Śivasaṃhitā 3.65
Tṛtīyaḥ paṭalaḥ — Sādhana
Sanskrit text
Transliteration
Translation
Commentary
Ghaṭāvasthā in the «supreme practice of breath» (pavanābhyāsana parā) is a threshold of relative immortality: the yogin who has stabilized this stage does not die in «hundreds of Brahma’s cycles.» One Brahma cycle equals 311 trillion years in Purānic cosmology. This hyperbole is not literal — it is the way Sanskrit texts express the category of aparyantakāla, time without perceptible limit.
Niṣpattāvasthā (the state of consummation, of perfect ripeness) is the fourth and final prāṇāyāma stage. Niṣpatti (from nis- + pat-, the fall toward perfection, complete ripening) designates the moment when the fruit falls from the tree — not pulled by effort but ripe through its own internal process. The yogin in niṣpatti does not practice yoga: they are yoga.

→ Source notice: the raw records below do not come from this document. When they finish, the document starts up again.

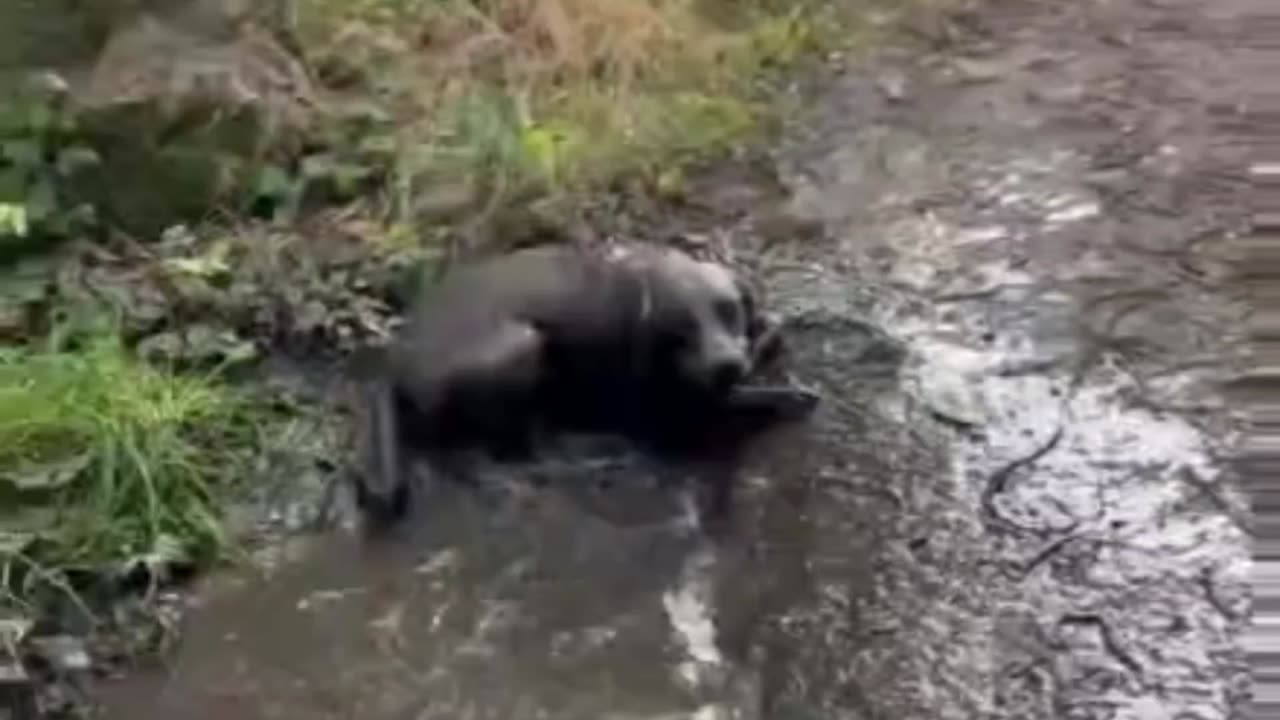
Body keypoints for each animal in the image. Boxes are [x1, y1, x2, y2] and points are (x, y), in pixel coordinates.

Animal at [345, 240, 814, 527]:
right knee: (513, 453)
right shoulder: (663, 411)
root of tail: (395, 361)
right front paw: (789, 392)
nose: (726, 365)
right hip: (523, 346)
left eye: (728, 310)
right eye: (680, 331)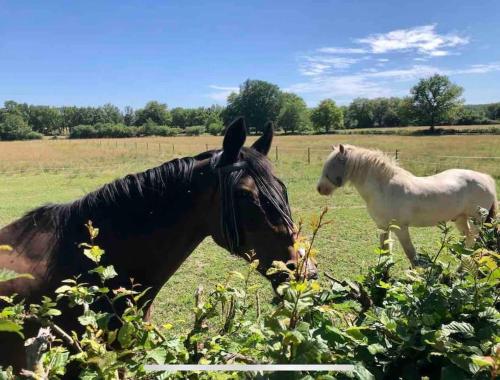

The destruction of «all karma seeds from the beginning» — ādikarmabīja — is the text’s most radical promise. The bījas (seeds) are karmas in potential state, not yet manifested. Destroying them before they germinate means there will be no new lives, new experiences, new bodies. The yogin has completed the cycle and «drinks the waters of immortality» — the amṛta flowing from the skull-moon to the heart-sun.